EXTRAIT DU TEXTE →
★ ★ ★ ★ ★
Dans la province du Guangdong, les chaînes de montage du constructeur automobile Honda sont à l’arrêt. Cette fois, la crise a pris la forme d’un mouvement de grève. Un phénomène plutôt rare en Chine. Les 1 850 ouvriers entament leur deuxième semaine d’arrêt de travail et demandent une augmentation de salaire d’au moins 20 %. Une première pour Honda en Chine et un signal d’alarme alors que le pays représente 17 % de ses ventes mondiales et ne cesse de croître. Mais pour une fois, pendant quelques jours même les journaux contrôlés par le gouvernement ont brièvement diffusé l’information sur cette grève !
Le salaire actuel des travailleurs de l’usine de Honda gagne autour de 150 $ par mois. L’augmentation qu’ils réclament ajouterait environ 120 $ supplémentaire à leur salaire mensuel. Il y a des ouvriers, dans les usines du sud de la Chine, qui peuvent gagner 300 $ par mois, mais au prix d’un nombre d’heures de temps supplémentaire considérables.
« La Chine est en train de passer du statut de marché émergent à celui d’économie développée et le coût du travail va encore considérablement augmenter. Les industriels et notamment les constructeurs automobiles n’ont pas d’autre choix que d’accepter d’augmenter les salaires de leurs ouvriers s’ils veulent continuer à travailler en Chine », explique Yasuhiro Matsumoto, un analyste de Shinsei securities.
L’enjeu des salaires n’est pas le seul problème. Les conditions de travail sont exécrables. Les « ateliers de misères » dans les secteurs du textile, de la chaussure ou des jouets se transforment, dans les usines de haute technologie, en camp de travail totalitaire. Les suicides à répétition dans les usines de Foxconn – onze de ses salariés se sont tués sur leur lieu de travail depuis le début de l’année – montrent que le modèle économique chinois, basé sur une main d’œuvre à bon marché et très malléable est en crise.
Avec plus de 800 000 employés en Chine, dont 400 000 dans sa gigantesque usine de Shenzen le groupe Foxconn est le plus important sous-traitant d’appareils électroniques au monde, en particulier des si populaires produits d’Apple, qu’ici nous pouvons nous procurer à relativement bon marché. En appliquant d’une main de fer un taylorisme totalitaire, le milliardaire taiwanais Terry Gou engrange des profits pour son entreprise et des devises pour la Chine. Depuis des années, le quotidien des ouvriers de Foxconn est pointé du doigt. Mais il aura fallu attendre les drames de ces derniers mois pour que ses prestigieux clients, dont Apple, Sony et Dell, s’inquiètent pour leur image.
« Mourir pour un gadget ? » titre un quotidien britannique qui rappelle les conditions de travail infernales de ces ouvriers qui produisent le nouveau iPad d’Apple. Selon un reporter du journal chinois « Southern Weekend » qui se serait infiltré pendant un mois dans ces usines « déshumanisation des chaînes d’assemblage » s’ajoute aux conditions de travail épouvantables. Pour les jeunes employés venus des campagnes, déracinés, dont 85% d’entre eux ont moins de 25 ans, le choc est rude.
« Ces ouvriers sont des ‘mingongs’, c’est à dire des ouvriers-migrants. Ils sont plus de 300 millions en Chine venus des campagnes et travaillent pour la plupart dans ces usines gigantesques du Delta de la rivière des perles dans le Sud. Leur quotidien se résume à de longues heures de travail, souvent plus de 80 heures par semaine, des cadences infernales et une pression très forte. Beaucoup sont fragiles psychologiquement et craquent ».
★ ★ ★ ★ ★
TRAVAIL À FAIRE →
- 1) D'après l'extrait, combien d'ouvriers de Honda font grève dans la province du Guangdong ?
- 2) Dites si chacune de ces affirmations est conforme à l'extrait, en citant les mots qui permettent de trancher. (a) Les grévistes de Honda réclament une hausse de salaire d'au moins 20 %. (b) Foxconn emploie moins de 500 000 personnes en Chine. (c) La Chine pèse 17 % des ventes mondiales de Honda.
- 3) Reprenez mot pour mot le passage de l'extrait en commençant par « Le salaire actuel » et en continuant jusqu'à « de Shinsei securities. ».
★ ★ ★ ★ ★
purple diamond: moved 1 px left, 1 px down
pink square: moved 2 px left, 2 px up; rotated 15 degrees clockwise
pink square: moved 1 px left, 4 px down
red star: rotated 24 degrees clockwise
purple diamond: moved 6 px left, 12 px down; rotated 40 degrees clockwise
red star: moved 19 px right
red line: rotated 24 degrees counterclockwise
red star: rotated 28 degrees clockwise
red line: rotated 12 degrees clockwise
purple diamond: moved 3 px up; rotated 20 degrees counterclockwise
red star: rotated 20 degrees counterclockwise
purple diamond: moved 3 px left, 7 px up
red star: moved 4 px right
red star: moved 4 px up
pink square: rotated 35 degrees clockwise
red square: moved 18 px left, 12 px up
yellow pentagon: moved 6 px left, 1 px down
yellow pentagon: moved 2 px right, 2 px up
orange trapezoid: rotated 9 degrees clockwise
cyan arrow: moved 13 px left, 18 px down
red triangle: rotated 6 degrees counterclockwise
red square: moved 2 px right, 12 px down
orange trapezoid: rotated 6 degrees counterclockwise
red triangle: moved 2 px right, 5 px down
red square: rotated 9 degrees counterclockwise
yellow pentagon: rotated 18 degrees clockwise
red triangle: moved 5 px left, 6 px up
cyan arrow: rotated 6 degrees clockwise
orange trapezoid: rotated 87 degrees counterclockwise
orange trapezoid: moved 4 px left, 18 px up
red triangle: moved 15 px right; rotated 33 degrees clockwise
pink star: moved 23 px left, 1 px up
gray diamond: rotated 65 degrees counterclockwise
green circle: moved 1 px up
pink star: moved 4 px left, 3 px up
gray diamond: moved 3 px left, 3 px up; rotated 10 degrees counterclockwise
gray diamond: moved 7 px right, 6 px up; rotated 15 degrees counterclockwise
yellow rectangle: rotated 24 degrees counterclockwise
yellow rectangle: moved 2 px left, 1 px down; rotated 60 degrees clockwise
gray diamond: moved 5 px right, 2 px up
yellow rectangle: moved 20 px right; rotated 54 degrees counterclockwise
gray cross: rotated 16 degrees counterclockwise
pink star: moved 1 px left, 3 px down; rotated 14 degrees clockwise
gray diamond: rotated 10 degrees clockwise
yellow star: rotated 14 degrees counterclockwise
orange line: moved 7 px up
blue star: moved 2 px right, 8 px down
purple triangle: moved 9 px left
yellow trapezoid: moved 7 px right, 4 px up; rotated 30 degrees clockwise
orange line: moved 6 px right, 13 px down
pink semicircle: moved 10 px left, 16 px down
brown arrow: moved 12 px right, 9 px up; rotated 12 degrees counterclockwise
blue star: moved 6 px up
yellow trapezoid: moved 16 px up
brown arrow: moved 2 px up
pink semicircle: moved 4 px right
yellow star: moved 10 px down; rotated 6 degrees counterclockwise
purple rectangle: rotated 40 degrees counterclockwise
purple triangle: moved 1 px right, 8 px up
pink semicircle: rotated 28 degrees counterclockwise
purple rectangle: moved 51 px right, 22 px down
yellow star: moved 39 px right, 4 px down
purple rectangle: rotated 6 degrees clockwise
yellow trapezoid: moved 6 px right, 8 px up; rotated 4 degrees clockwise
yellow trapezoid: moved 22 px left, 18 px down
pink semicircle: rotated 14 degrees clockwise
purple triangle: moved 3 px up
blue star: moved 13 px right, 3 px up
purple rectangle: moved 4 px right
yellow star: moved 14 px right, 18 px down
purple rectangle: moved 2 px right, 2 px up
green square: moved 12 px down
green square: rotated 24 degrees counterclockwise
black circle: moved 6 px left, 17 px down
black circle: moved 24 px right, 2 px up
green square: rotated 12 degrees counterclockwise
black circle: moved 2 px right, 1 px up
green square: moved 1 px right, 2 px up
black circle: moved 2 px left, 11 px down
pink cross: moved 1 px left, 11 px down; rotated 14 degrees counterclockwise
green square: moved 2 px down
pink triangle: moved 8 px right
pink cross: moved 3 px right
★ ★ ★ ★ ★
LES RÉPONSES →
- 1) 1 850 ouvriers.

- 2)
(a) Oui : « demandent une augmentation de salaire d’au moins 20 % ».
(b) Non : « Avec plus de 800 000 employés en Chine ».
(c) Oui : « le pays représente 17 % de ses ventes mondiales ».

- 3)
Le salaire actuel des travailleurs de l’usine de Honda gagne autour de 150 $ par mois. L’augmentation qu’ils réclament ajouterait environ 120 $ supplémentaire à leur salaire mensuel. Il y a des ouvriers, dans les usines du sud de la Chine, qui peuvent gagner 300 $ par mois, mais au prix d’un nombre d’heures de temps supplémentaire considérables.
« La Chine est en train de passer du statut de marché émergent à celui d’économie développée et le coût du travail va encore considérablement augmenter. Les industriels et notamment les constructeurs automobiles n’ont pas d’autre choix que d’accepter d’augmenter les salaires de leurs ouvriers s’ils veulent continuer à travailler en Chine », explique Yasuhiro Matsumoto, un analyste de Shinsei securities.